**Data shown**:

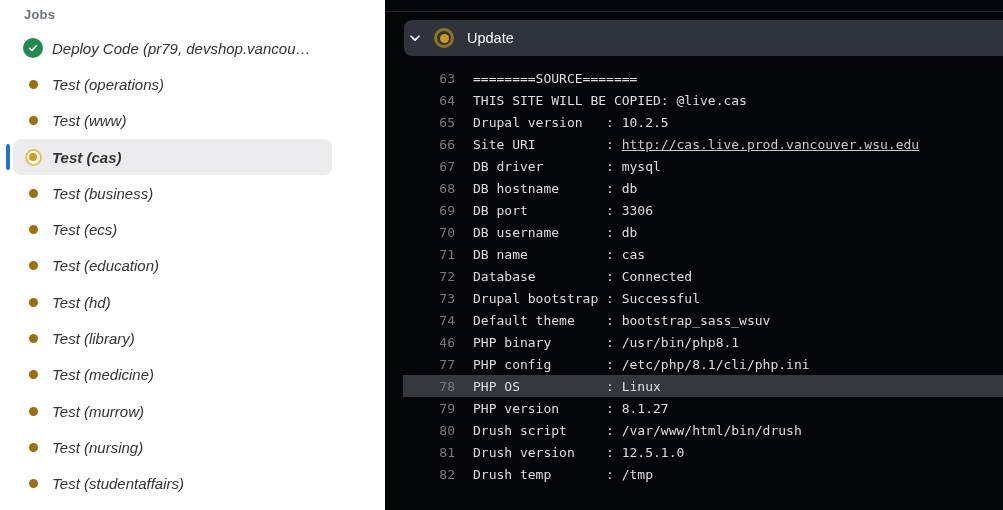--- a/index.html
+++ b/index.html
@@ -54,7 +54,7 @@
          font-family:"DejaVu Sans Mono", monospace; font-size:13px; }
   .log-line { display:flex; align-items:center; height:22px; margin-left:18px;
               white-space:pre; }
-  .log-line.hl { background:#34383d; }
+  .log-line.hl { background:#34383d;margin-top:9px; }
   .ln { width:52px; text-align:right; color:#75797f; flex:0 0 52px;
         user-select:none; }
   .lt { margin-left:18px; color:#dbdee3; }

**Exercise**: Every record must be copied exactly, with images dropped from the result.

**Solution for this problem**:
--- a/index.html
+++ b/index.html
@@ -54,7 +54,7 @@
          font-family:"DejaVu Sans Mono", monospace; font-size:13px; }
   .log-line { display:flex; align-items:center; height:22px; margin-left:18px;
               white-space:pre; }
-  .log-line.hl { background:#34383d; }
+  .log-line.hl { background:#34383d;margin-top:9px; }
   .ln { width:52px; text-align:right; color:#75797f; flex:0 0 52px;
         user-select:none; }
   .lt { margin-left:18px; color:#dbdee3; }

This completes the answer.